- Collected data -
################

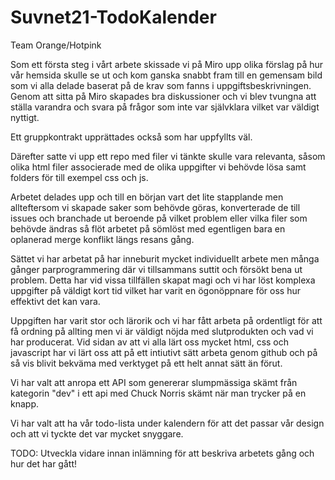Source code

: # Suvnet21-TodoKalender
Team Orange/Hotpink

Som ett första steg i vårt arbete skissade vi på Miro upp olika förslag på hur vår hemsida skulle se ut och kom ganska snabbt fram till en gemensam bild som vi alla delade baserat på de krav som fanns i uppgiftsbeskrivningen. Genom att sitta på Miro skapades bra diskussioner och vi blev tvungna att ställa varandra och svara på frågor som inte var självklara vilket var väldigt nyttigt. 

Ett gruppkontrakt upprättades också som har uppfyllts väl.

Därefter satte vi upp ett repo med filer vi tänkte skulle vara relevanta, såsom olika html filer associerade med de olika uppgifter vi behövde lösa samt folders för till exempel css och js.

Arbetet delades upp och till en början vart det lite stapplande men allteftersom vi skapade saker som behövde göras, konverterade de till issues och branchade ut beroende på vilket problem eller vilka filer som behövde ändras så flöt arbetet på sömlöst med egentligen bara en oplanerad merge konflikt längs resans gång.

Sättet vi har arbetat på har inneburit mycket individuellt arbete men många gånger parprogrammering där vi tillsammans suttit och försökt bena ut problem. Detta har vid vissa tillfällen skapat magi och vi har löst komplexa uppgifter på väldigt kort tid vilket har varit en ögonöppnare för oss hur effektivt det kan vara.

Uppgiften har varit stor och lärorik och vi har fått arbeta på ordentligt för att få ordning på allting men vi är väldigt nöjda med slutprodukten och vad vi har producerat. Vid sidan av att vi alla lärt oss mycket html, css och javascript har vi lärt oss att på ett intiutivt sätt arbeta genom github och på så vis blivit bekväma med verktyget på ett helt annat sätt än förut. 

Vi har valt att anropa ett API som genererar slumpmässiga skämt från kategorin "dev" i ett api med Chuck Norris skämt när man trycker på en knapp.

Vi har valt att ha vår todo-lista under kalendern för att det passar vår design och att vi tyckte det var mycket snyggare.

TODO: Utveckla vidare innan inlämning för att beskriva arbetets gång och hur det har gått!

################

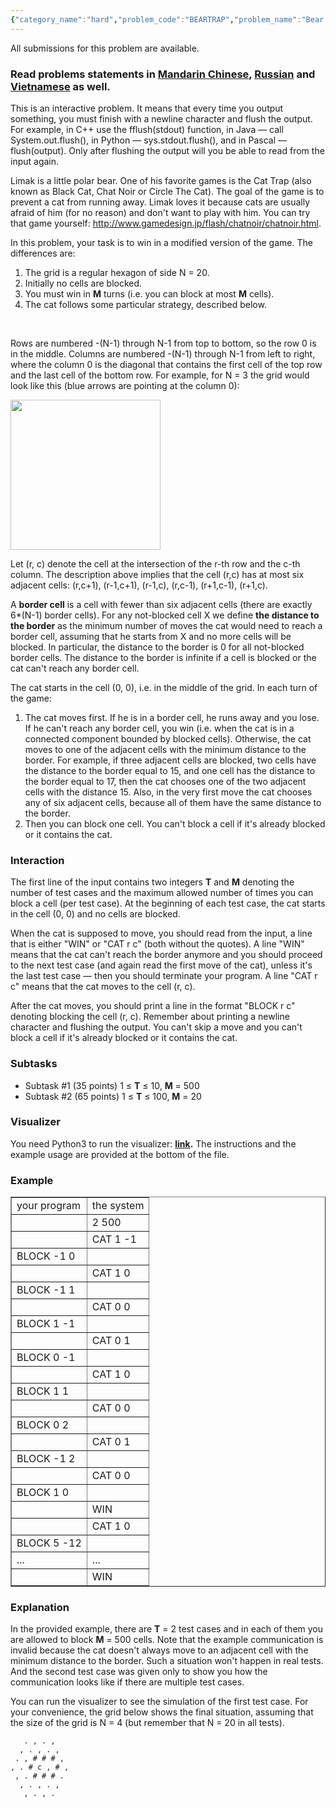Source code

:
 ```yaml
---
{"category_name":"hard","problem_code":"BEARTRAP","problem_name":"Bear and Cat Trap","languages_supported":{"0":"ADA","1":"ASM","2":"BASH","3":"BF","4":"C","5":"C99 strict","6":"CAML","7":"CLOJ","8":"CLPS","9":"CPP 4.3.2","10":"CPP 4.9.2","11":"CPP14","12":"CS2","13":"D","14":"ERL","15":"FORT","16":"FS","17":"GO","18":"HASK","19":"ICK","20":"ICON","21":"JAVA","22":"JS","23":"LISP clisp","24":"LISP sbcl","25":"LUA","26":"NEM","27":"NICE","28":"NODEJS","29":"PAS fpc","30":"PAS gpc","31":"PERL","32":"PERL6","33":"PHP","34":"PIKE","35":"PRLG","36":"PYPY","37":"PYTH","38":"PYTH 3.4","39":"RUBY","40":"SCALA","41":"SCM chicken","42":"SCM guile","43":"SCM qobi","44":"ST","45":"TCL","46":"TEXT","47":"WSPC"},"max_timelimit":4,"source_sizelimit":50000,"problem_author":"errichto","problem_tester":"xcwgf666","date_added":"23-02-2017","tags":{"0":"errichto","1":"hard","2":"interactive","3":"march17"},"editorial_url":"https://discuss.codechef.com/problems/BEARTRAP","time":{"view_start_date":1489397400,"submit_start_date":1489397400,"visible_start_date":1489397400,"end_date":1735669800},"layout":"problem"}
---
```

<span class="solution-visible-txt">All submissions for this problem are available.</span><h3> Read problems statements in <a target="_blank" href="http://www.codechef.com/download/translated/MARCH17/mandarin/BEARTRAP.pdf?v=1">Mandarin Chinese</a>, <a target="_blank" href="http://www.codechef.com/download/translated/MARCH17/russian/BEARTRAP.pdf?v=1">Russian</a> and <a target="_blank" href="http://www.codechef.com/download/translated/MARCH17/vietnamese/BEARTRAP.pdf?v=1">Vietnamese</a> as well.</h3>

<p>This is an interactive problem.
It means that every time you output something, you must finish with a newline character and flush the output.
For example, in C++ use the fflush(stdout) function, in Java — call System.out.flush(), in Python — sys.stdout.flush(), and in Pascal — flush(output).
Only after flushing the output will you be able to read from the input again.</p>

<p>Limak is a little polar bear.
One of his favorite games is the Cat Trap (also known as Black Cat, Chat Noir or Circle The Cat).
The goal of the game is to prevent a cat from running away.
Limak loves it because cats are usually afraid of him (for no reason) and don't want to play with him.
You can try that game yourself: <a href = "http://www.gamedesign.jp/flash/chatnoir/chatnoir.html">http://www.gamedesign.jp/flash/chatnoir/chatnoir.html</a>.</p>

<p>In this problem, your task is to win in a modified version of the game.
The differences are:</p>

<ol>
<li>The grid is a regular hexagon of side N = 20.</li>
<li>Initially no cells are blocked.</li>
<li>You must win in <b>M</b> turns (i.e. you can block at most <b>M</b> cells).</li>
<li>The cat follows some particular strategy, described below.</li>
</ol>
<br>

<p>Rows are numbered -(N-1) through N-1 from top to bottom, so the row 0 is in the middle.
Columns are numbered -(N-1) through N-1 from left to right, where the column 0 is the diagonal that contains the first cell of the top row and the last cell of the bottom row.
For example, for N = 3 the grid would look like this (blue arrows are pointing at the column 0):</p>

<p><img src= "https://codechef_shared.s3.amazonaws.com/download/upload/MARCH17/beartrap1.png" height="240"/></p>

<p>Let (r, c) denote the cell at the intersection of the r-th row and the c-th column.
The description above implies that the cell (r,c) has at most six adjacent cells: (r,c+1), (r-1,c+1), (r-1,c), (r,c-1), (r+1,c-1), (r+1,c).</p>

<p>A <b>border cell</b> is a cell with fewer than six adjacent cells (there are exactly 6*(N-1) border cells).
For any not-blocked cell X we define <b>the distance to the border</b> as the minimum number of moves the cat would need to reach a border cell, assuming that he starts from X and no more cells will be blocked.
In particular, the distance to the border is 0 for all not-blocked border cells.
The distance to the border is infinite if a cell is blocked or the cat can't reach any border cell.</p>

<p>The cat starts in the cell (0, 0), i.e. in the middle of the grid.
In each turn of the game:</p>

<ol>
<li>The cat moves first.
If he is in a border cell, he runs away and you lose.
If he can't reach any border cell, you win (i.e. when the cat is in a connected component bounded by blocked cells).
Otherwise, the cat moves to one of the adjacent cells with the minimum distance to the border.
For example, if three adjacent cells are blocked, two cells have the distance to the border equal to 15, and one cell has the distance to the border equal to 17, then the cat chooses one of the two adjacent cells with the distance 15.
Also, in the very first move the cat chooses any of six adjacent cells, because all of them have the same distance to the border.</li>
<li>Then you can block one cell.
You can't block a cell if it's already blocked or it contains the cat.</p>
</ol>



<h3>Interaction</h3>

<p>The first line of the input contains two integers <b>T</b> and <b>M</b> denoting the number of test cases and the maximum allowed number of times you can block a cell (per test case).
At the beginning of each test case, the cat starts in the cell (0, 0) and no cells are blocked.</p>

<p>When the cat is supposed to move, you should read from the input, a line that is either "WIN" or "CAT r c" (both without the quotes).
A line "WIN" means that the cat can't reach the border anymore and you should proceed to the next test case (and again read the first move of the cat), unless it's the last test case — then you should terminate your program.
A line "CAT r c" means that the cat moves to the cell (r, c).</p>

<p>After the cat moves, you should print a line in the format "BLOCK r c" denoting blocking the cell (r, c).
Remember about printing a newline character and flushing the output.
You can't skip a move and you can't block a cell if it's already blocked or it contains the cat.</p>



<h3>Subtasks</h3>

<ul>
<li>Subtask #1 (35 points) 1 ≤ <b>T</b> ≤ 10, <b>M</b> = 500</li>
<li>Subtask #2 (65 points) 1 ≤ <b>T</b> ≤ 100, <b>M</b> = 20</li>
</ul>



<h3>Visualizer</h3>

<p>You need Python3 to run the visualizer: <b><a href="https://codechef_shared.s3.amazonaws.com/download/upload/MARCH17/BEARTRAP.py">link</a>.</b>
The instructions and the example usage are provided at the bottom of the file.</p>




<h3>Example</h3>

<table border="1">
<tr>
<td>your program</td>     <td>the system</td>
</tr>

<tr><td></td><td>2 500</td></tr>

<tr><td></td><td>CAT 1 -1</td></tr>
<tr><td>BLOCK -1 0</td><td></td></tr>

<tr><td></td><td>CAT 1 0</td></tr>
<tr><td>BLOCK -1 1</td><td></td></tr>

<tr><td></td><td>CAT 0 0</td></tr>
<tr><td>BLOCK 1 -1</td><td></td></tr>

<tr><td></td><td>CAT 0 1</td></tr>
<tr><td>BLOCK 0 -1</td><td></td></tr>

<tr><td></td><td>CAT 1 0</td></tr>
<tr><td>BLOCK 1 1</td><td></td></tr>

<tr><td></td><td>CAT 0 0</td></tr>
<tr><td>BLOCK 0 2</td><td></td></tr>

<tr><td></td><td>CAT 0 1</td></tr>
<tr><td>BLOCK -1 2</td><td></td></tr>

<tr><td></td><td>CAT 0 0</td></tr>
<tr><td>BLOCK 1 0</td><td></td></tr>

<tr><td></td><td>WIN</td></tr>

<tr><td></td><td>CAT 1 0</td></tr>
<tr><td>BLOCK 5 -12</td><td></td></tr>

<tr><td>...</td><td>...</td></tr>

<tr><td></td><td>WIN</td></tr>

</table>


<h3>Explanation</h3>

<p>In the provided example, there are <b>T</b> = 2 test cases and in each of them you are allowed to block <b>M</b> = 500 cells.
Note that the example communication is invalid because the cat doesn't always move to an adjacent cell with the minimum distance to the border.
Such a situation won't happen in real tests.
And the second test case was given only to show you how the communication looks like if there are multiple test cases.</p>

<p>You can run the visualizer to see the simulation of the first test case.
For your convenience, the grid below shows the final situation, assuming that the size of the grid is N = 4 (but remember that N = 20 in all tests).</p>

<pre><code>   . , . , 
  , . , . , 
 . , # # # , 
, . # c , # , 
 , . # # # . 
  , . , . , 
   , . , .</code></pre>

################

- Task -
For every line in the entries above that contains "Limak", add one to a count, and give that number by itself.

- Your solution -
2